To Asian performers of western music their native languages may not be a handicap at all but an advantage.

5 Responses to Absolutely Chinese: The Relationship between Music and Language

  1. That makes a lot of sense. It would apply mostly to Chinese, not to Japanese. As far as I know, Japanese is not a tonal language, although Japanese also excel in Western music, like Midori and others. At the Chamber Orchestra of the South Bay the concert master is named Watanabe, obviously Japanese. And very good. She has also been a soloist. Can you comment ? RK

    • I don’t know what to say. Perhaps Monica has a comment.

    • Japanese has pitch accent as opposed to stress accent, for what it’s worth: stress is indicated by pitch rather than emphasis.
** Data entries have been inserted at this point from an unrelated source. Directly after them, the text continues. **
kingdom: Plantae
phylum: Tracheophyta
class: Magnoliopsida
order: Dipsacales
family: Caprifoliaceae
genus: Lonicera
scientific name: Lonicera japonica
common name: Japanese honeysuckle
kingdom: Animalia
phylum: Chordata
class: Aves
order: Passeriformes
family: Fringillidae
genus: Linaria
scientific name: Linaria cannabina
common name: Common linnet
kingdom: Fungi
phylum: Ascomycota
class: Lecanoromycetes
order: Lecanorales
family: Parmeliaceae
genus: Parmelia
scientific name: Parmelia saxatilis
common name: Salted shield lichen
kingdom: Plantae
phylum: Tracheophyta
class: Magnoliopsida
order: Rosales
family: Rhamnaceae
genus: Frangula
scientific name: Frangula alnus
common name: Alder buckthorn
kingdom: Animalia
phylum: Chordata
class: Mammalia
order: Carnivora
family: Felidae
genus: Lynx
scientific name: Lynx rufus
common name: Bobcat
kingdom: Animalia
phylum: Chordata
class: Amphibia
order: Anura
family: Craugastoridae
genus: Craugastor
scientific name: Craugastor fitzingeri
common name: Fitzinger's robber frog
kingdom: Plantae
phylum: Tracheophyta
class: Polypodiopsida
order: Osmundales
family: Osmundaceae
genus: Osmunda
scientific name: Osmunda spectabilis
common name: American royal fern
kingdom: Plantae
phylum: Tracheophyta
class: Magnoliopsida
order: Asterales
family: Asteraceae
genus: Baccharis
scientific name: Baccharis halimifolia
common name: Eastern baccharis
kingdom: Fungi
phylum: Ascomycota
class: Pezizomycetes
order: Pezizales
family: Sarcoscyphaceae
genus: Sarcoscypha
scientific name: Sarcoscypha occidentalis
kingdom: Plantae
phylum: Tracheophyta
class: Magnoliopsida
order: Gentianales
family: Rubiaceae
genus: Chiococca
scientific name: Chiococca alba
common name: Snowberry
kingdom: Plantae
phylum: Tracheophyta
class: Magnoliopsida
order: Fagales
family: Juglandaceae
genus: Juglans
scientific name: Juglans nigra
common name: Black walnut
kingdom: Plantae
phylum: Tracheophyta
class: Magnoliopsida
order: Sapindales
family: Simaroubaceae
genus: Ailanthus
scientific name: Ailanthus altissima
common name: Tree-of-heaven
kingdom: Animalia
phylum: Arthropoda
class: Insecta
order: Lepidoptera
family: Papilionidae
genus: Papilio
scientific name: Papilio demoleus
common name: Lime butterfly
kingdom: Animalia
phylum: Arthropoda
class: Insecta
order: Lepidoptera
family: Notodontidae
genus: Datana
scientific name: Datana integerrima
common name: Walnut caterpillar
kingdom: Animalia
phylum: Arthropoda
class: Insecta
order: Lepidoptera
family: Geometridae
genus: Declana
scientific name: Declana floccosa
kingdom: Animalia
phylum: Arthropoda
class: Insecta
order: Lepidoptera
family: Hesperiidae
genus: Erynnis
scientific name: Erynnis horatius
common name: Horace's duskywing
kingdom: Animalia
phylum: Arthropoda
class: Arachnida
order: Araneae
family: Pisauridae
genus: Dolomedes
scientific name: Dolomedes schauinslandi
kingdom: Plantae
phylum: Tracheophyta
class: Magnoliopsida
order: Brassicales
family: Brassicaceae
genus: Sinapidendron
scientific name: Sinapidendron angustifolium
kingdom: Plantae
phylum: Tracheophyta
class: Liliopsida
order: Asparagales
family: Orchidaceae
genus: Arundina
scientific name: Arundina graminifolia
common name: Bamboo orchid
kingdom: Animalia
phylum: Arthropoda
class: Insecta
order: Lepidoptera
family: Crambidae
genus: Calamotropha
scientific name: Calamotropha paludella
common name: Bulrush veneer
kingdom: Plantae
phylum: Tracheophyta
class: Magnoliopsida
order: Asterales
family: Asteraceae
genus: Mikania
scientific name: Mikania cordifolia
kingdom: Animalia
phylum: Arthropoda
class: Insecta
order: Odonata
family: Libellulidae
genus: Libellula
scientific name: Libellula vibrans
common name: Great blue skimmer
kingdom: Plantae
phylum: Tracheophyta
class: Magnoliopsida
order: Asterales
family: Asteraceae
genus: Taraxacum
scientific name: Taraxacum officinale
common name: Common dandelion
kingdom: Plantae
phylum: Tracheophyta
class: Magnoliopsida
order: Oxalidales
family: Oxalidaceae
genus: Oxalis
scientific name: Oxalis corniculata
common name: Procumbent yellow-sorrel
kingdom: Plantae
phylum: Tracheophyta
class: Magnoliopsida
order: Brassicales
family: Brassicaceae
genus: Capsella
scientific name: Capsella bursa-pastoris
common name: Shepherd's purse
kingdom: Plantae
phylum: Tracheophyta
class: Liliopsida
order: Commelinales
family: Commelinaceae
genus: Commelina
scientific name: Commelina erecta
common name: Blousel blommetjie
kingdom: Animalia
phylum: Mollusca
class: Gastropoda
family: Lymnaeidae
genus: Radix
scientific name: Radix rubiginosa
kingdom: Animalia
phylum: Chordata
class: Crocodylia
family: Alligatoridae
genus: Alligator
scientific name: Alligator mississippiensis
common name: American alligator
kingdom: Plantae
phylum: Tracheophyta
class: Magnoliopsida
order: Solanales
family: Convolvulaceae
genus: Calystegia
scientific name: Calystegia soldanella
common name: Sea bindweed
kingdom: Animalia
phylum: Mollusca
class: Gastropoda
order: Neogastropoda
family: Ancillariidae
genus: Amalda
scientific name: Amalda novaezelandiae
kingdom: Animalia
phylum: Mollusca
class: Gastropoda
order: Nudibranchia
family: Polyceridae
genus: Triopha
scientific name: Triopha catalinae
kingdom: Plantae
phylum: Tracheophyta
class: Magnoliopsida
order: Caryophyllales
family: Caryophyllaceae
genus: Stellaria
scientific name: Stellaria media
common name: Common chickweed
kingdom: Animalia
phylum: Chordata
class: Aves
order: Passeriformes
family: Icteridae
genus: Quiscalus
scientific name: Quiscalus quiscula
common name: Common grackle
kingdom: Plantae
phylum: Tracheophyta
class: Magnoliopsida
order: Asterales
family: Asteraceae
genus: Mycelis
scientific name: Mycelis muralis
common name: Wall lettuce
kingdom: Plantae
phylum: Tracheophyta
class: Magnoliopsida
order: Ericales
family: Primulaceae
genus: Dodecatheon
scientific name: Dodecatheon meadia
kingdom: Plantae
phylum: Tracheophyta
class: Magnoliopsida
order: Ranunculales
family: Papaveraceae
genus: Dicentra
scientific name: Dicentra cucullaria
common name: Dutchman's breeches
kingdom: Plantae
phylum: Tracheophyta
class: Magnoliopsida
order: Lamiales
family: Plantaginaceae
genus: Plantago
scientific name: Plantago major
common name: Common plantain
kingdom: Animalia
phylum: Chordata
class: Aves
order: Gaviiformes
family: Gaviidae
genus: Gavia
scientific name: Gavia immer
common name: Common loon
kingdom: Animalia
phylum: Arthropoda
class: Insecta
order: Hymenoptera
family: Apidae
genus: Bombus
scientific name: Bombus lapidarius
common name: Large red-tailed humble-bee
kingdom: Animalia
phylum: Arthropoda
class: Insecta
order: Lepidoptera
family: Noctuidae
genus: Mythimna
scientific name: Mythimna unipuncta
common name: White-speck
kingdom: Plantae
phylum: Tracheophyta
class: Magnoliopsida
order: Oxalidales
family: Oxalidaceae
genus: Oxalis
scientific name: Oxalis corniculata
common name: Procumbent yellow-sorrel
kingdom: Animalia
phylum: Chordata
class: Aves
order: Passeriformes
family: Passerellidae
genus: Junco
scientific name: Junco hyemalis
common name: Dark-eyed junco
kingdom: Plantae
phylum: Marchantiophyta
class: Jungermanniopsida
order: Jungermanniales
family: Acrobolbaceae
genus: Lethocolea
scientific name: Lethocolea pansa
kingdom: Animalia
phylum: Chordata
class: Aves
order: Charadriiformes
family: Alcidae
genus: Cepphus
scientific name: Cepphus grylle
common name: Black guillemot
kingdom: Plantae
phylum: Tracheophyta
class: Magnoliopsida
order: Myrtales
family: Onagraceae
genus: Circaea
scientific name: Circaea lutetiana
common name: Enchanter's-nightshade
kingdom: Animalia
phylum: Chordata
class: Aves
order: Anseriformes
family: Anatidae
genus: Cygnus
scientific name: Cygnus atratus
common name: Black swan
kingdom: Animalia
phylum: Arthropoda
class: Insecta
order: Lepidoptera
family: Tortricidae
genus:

But aside from that it’s not a tone language.

      The majority of the world’s tone languages are in Africa. A great many African languages have two-tone systems, and some even have three-tone systems, I believe. These are systems with level tones — and sometimes complex tone shifts depending on the morphology of the word. Asian tone languages are more likely to have contour tones.

      There are tone languages in Europe, too: Swedish and Norwegian both have distinctions between double and single tone, but in that case it’s a matter of contour and stress, and the pitch doesn’t really come in much.

      There may be a relation between genes of a population and the presence or absence of tone in their languages. See http://www.ling.ed.ac.uk/~s0340638/tonegenes/tonegenessummary.html . Further relations between that and musical details would make interesting study.

      One thing I note, though, is that Japanese and Chinese musical systems have had generally fewer notes per “octave” — five or six — while the pre-modern system I’m aware of having the most differentiated intervals is the Indian classical system, with 22 srutis per “octave” (not really an octave if there are other than eight notes, eh! but everyone can recognize a perfect 2:1 pitch ratio).

      • Very helpful and enlightening. What do YOU think is the reason for the ease with which Asian performers have overcome the linguistic barrier and excelled in performing western music?
        Or do you think the linguistic difference is not really a barrier?

        • I don’t think linguistics differences are a barrier. Various kinds of music are played by people speaking a wide variety of languages. Cultural differences — habituation to different kinds of music and different tonal systems — are likely to have an important effect. But the main cultural difference in this case is that, for instance, practically every Chinese kid in North America (certainly every Chinese girl I’ve ever known) has to learn piano, violin, or occasionally flute or something else growing up. And they have to practice hard. It’s a culture that really values excellence in music. And the music they learn is classical music. I think that such valuation of music and of achievement also holds true in China, and in Japan.